Doc à Tunis, du 3 au 6 Avril 2008
mars 30, 2008
Dans quelques jours démarre Doc à Tunis, un rendez exclusif pour le documentaire. Je saisis cette occasion, pour réfléchir la vocation du documentaire, en tant que genre à part entière, et pour proposer quelques pistes de réflexion sur le documentaire en Tunisie, sur ses repères historiques et les voix qui le portent le mieux.
Voici succinctement les axes de réflexions que je développerai ces jours-ci:
1) Dans la mesure où le film documentaire promet de dévoiler une réalité, une vérité, ignorée, occultée ou tue ; que sa valeur tient justement à son statut de document jouissant d’une certaine authenticité, d’une existence objective et critique, quel rapport entretient-il avec sa matière expressive à savoir l’écriture cinématographique. Autrement dit, dans quelle mesure l’écriture cinématographique permet un rapport immédiat au réel ? L’image issue de la caméra, qui se nourrit de lumière, qui se construit par le cadre, qui définit la taille de l’objet par la focale, peut-être elle être porteuse de vérité ? Ceci dans l’objectif d’interroger le rapport du film documentaire à l’objectivité historique. C’est-à-dire à interroger sa capacité d’une lecture – sociale, politique et historique- qui se prévaut, par essence, d’une certaine véracité, d’un engagement en quelque sorte à restituer sans manipuler des faits authentiques … puisque, la vertu du documentaire, pour ainsi dire, est son statut de document authentique qui rend compte de l’objet de son investigation
2) quel spectateur le film documentaire tente-il de saisir ? et par quel moyen de diffusion le film documentaire accède t-il à son destinataire ? Ayant accès presque exclusivement au film documentaire, par le biais de la télévision, puisque, comme tout un chacun le sait, le film documentaire n’a pas de circuit de distribution dans notre pays et probablement partout ailleurs, comment pouvons-nous percevoir le statut du film documentaire, dans cette machinerie de la diffusion qui produit de l’oubli, dirait Godard, et qui lorsqu’elle daigne accorder une place à une voix dissonante, le fait dans la mesure où elle estime à bon escient sa capacité à le résorber au sein même de son paradigme ? comment œuvrer pour frayer au documentaire une autre voix que celle de la télévision?

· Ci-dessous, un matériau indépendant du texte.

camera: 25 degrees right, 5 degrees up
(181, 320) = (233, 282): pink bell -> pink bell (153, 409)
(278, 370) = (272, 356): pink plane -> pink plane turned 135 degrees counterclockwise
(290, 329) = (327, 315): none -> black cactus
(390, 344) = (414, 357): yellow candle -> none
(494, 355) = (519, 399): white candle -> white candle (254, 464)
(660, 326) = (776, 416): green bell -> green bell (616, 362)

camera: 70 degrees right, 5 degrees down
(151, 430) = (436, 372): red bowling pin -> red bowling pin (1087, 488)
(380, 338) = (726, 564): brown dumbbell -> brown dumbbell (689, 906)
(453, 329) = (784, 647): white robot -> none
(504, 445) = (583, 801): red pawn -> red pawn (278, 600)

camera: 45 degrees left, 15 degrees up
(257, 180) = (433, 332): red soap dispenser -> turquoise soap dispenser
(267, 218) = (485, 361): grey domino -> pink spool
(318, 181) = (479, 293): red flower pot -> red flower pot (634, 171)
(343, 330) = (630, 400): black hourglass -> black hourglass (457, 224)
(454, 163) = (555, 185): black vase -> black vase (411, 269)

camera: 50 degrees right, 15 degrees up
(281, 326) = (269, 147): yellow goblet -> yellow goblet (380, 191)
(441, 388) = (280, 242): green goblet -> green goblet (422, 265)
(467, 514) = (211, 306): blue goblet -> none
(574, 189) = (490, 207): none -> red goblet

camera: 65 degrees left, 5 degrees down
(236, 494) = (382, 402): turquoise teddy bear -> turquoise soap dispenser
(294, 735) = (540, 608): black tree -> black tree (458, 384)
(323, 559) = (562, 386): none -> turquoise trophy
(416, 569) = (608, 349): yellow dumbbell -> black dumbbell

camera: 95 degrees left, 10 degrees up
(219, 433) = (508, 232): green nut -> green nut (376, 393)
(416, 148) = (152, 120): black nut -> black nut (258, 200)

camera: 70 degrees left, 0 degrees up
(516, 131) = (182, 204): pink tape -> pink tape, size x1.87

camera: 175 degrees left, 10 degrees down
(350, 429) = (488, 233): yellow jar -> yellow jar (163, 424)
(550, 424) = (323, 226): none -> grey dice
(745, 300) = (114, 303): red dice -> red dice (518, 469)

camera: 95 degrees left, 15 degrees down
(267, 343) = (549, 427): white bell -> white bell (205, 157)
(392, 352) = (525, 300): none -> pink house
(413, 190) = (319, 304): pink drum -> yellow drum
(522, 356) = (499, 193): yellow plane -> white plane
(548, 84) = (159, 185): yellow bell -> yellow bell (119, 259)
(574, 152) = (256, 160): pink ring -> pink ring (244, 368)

3) si la télévision partage, par le reportage, l’enquête et les news, plusieurs attributs du documentaire, comment celui-ci s’en distingue ?
4) enfin, si le dialogue des civilisations n’est pas un souhait utopique sans cesse raturer par les confrontations guerrières de colonisation et de guerres économiques, quelle place les images documentaires du Sud, de l’Orient et de l’Afrique peuvent-elles occuper dans cet développement inégal de l’image entre pays riches et pays pauvres ? quelles stratégies adopter (en moyens, en formation et en diffusion) pour diminuer l’écart de rayonnement entre les images que nous consommons et les images que nous produisons.
justement le cours metrage tunisien n’interesse personne car il n’a aucun lien avec son milieu historique social culturel…les cineastes sont souvent “out of order” par rapport a ce qui se passe autour d’eux.le cinema est en general pour la majorite d’entre eux une planque ou on peut faire du fric a l’aise!!!